El síndrome de couvade es poco conocido, pues no muchos hombres lo reportan y casi nunca llega a requerir cuidados médicos.

Según diferentes estudios, existen varias posibles causas:

  • Cambios hormonales. Los cambios hormonales en tu cuerpo podrían causar una reacción –también hormonal– en tu pareja. Sus niveles de testosterona podrían descender y pueden aumentar sus niveles de prolactina.
  • Resultado de la relación con su propio padre. En un estudio canadiense, los hombres que describieron la relación con su padre como distante, muy distante o ausente tuvieron un mayor número de síntomas.
  • Celos. Esta explicación psicológica ve más bien el subconsciente del hombre, pues sin darse cuenta podría sentir celos del bebé (quien viene a cambiar su vida y acaparar la atención de la madre), o de la mujer embarazada (quien experimenta en carne propia el desarrollo del bebé).
  • Ansiedad por su nuevo rol como padre. Desde el aspecto financiero hasta la responsabilidad que conlleva la paternidad, en especial si se trata del primer embarazo.
  • El deseo de estar más involucrado en el embarazo y nacimiento del bebé.
  • Un embarazo no planificado también puede predisponer al hombre sufrir síntomas del síndrome de couvade.
  • Una relación muy cercana y afectiva con la pareja pueden llevar al hombre a manifestar empatía hacia la madre, ya sea por una identificación con lo que su cuerpo atraviesa o sentimientos de culpabilidad por haberla dejado embarazada.
  • Efecto secundario del estrés y todos los cambios en su dieta y estilo de vida. Esta causa en realidad explicaría cualquiera de las posibles manifestaciones del síndrome de couvade; he ahí la controversia entre médicos y psicólogos.
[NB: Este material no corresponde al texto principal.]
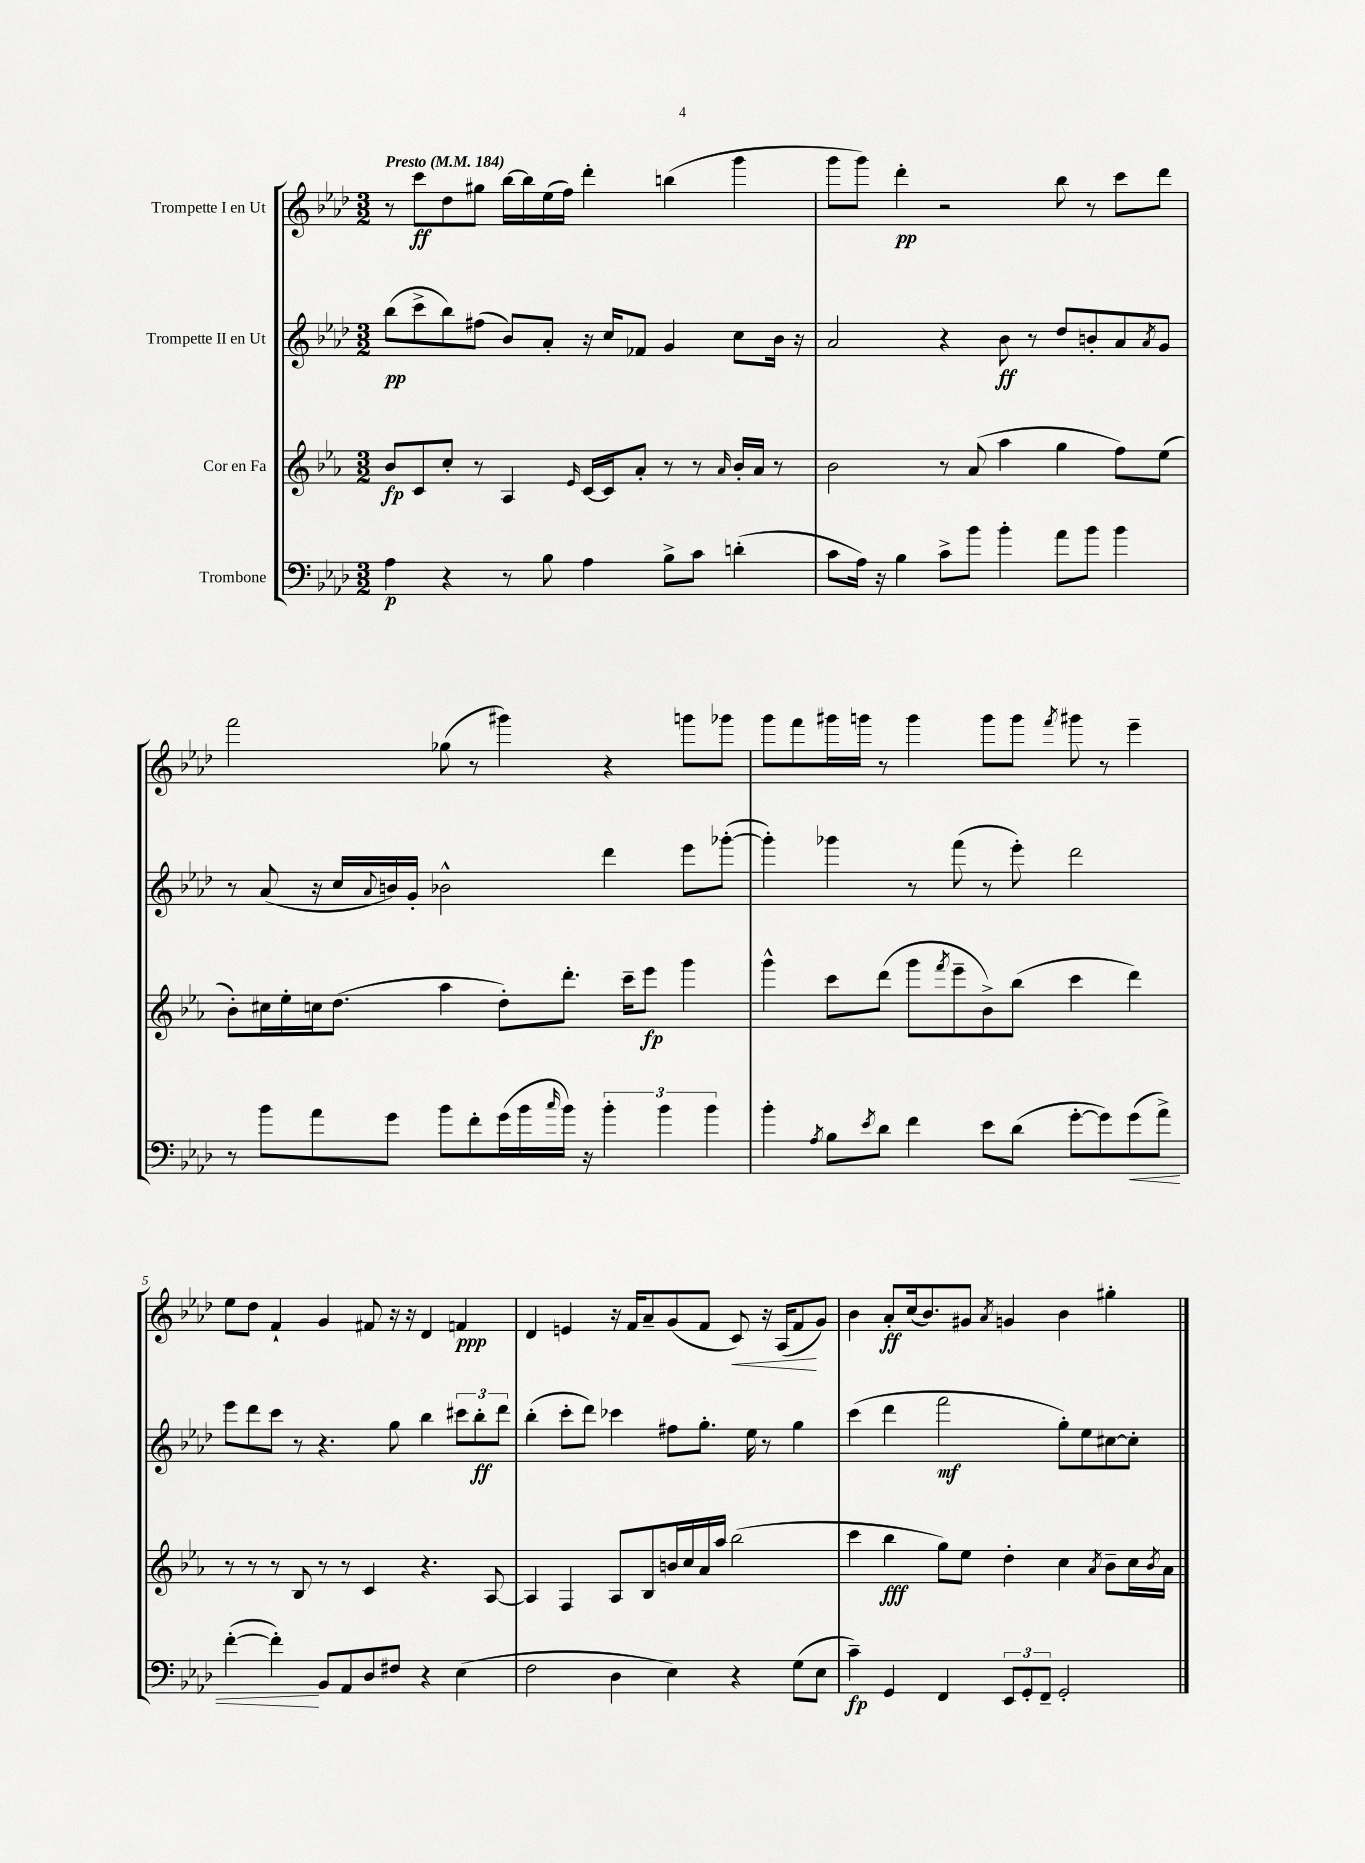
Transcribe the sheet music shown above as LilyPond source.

<<
\new StaffGroup <<
\new Staff = "s0" \with { instrumentName = "Trompette I en Ut" } {
    \clef treble \key aes \major \numericTimeSignature \time 3/2 \tempo "Presto" 4 = 184
    r8 c'''8\ff des''8 gis''8 bes''16~ bes''16 ees''16( f''16) des'''4-. b''4( g'''4 |
    g'''8 g'''8) des'''4-.\pp r2 bes''8 r8 c'''8 des'''8 |
    f'''2 ges''8( r8 gis'''4) r4 g'''8 ges'''8 |
    g'''8 f'''8 gis'''16 g'''16 r8 g'''4 g'''8 g'''8 \acciaccatura { f'''8 } gis'''8 r8 ees'''4-- |
    ees''8 des''8 f'4-! g'4 fis'8 r16 r16 des'4 f'4\ppp |
    des'4 e'4 r16 f'16 aes'8-- g'8( f'8 c'8\<) r16 aes16( f'8\! g'8) |
    bes'4 aes'8-.\ff c''16( bes'8.) gis'8 \acciaccatura { aes'8 } g'4 bes'4 gis''4-. \bar "|." |
}
\new Staff = "s1" \with { instrumentName = "Trompette II en Ut" } {
    \clef treble \key aes \major \numericTimeSignature \time 3/2
    bes''8\pp( c'''8-> bes''8) fis''8( bes'8) aes'8-. r16 c''16 fes'8 g'4 c''8 bes'16 r16 |
    aes'2 r4 bes'8\ff r8 des''8 b'8-. aes'8 \acciaccatura { aes'8 } g'8 |
    r8 aes'8( r16 c''16 \appoggiatura { aes'8 } b'16) g'16-. bes'2-^ des'''4 ees'''8 ges'''8~-.( |
    ges'''4-.) ges'''4 r8 f'''8( r8 ees'''8-.) des'''2 |
    ees'''8 des'''8 c'''8 r8 r4. g''8 bes''4 \tuplet 3/2 { cis'''8 bes''8-.\ff des'''8 } |
    bes''4-.( c'''8-. des'''8) ces'''4 fis''8 g''8.-. ees''16 r8 g''4 |
    c'''4( des'''4 f'''2\mf g''8-.) ees''8 cis''8~ cis''8-. \bar "|." |
}
\new Staff = "s2" \with { instrumentName = "Cor en Fa" } {
    \clef treble \key ees \major \numericTimeSignature \time 3/2
    bes'8\fp c'8 c''8-. r8 aes4 \grace { ees'16 } c'16~ c'16 aes'8-. r8 r8 \grace { aes'16 } bes'16-. aes'16 r8 |
    bes'2 r8 aes'8( aes''4 g''4 f''8) ees''8( |
    bes'8-.) cis''16 ees''16-. c''16 d''8.( aes''4 d''8-.) d'''8.-. c'''16-- ees'''8\fp g'''4 |
    g'''4-^ c'''8 d'''8( g'''8 \acciaccatura { f'''8 } ees'''8-- bes'8->) bes''8( c'''4 d'''4) |
    r8 r8 r8 bes8 r8 r8 c'4 r4. aes8~ |
    aes4 f4 aes8 bes8 b'16 c''16 aes'16 aes''16 bes''2( |
    c'''4 bes''4\fff g''8) ees''8 d''4-. c''4 \acciaccatura { aes'8 } bes'8-- c''16 \acciaccatura { bes'8 } aes'16 \bar "|." |
}
\new Staff = "s3" \with { instrumentName = "Trombone" } {
    \clef bass \key aes \major \numericTimeSignature \time 3/2
    aes4\p r4 r8 bes8 aes4 bes8-> c'8 d'4-.( |
    c'8 aes16) r16 bes4 c'8-> bes'8 bes'4-. aes'8 bes'8 bes'4 |
    r8 bes'8 aes'8 g'8 bes'8 f'8-. g'16( bes'16 \grace { c''16 } bes'16) r16 \tuplet 3/2 { bes'4-. bes'4 bes'4 } |
    bes'4-. \acciaccatura { aes8 } bes8 \acciaccatura { ees'8 } des'8 f'4 ees'8 des'8( g'8~-. g'8) g'8\<( aes'8->) |
    f'4~-.( f'4-.\!) bes,8 aes,8 des8 fis8 r4 ees4( |
    f2 des4 ees4) r4 g8( ees8 |
    c'4--\fp) g,4 f,4 \tuplet 3/2 { ees,8 g,8-. f,8-- } g,2-. \bar "|." |
}
>>
>>
\layout { \context { \Score \override BarNumber.break-visibility = ##(#f #t #t) barNumberVisibility = #(every-nth-bar-number-visible 5) } }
¿Las buenas noticias? Es posible que el síndrome de couvade sea una señal de un buen padre a futuro, pues desde el principio se ha identificado con el desarrollo del bebé.

Fuentes:
Condon, J. What about dad? Psychosocial and mental Elath issues for new fathers. In Australian Family Physician. 2006 September; 35(9): 690-2.
Kazmierczak, Maria, et al. Couvade Syndrome Among Polish Expectant Fathers. In Medical Science Monitor. 2013; 19:132-138.
Laplante, Patrice, MD. The Couvade Syndrome: The biological psychological, and social impact of pregnancy on the expectant father. In Canadian Family Physician. 1991 July; 37: 1633-1636.
Mason, Carolyn, Elwood, Robert. Is there a physiological basis for the couvade and Honest of Paternal Care? In International Journal of Nursing Studies, April 1995. Volume 32 (2).